### Problem to work on
Starting at the line that holds "wall art: present [466,78,576,194]" and stopping at the line that holds "air purifier: present", restate the records below word for word, with both of those lines included.

### Recorded data

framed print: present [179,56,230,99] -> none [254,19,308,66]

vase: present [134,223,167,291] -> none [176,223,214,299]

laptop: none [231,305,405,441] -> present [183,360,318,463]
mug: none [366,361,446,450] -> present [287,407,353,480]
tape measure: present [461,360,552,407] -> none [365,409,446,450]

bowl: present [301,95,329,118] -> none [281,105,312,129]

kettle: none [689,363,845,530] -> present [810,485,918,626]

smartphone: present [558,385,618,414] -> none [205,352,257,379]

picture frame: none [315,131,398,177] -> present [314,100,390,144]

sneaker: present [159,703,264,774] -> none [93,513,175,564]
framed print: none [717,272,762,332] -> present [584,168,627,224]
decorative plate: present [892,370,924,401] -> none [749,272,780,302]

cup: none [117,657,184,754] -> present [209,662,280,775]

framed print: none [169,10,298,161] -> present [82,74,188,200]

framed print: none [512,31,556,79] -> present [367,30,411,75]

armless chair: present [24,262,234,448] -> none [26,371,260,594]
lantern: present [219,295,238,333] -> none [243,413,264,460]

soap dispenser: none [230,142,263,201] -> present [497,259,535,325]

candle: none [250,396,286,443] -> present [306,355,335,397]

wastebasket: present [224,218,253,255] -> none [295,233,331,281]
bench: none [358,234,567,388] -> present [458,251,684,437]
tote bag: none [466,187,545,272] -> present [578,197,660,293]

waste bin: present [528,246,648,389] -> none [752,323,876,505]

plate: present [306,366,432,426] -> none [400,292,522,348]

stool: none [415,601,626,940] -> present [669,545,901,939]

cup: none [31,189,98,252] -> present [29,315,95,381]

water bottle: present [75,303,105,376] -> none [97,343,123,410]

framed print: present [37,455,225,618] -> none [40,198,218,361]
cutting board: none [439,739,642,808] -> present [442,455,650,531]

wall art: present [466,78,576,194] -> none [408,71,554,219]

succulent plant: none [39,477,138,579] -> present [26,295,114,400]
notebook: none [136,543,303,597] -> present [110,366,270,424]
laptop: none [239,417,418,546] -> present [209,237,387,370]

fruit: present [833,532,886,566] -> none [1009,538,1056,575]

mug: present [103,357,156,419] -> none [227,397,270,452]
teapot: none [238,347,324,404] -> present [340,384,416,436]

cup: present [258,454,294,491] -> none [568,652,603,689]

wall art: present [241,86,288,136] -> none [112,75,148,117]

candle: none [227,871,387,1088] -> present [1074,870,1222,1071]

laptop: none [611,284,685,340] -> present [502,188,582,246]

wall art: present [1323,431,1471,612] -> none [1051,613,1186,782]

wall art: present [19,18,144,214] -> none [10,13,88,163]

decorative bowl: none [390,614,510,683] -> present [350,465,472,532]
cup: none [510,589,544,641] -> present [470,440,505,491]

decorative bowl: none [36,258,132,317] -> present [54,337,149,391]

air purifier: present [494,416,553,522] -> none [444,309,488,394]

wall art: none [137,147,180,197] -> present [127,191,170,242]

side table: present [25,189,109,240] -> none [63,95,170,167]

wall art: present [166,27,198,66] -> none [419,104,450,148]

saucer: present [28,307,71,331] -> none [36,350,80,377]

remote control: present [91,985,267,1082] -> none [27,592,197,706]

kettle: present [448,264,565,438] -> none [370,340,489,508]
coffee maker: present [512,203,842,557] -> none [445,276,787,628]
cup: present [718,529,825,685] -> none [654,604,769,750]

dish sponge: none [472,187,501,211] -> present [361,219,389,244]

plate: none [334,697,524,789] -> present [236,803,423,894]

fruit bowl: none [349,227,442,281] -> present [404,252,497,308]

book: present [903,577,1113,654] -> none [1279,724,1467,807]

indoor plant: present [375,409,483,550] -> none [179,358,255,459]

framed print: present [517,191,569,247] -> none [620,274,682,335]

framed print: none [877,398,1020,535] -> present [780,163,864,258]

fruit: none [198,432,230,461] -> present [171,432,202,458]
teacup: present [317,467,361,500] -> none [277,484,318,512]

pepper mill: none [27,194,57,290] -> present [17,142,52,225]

### Answer to this exercise
wall art: present [466,78,576,194] -> none [408,71,554,219]

succulent plant: none [39,477,138,579] -> present [26,295,114,400]
notebook: none [136,543,303,597] -> present [110,366,270,424]
laptop: none [239,417,418,546] -> present [209,237,387,370]

fruit: present [833,532,886,566] -> none [1009,538,1056,575]

mug: present [103,357,156,419] -> none [227,397,270,452]
teapot: none [238,347,324,404] -> present [340,384,416,436]

cup: present [258,454,294,491] -> none [568,652,603,689]

wall art: present [241,86,288,136] -> none [112,75,148,117]

candle: none [227,871,387,1088] -> present [1074,870,1222,1071]

laptop: none [611,284,685,340] -> present [502,188,582,246]

wall art: present [1323,431,1471,612] -> none [1051,613,1186,782]

wall art: present [19,18,144,214] -> none [10,13,88,163]

decorative bowl: none [390,614,510,683] -> present [350,465,472,532]
cup: none [510,589,544,641] -> present [470,440,505,491]

decorative bowl: none [36,258,132,317] -> present [54,337,149,391]

air purifier: present [494,416,553,522] -> none [444,309,488,394]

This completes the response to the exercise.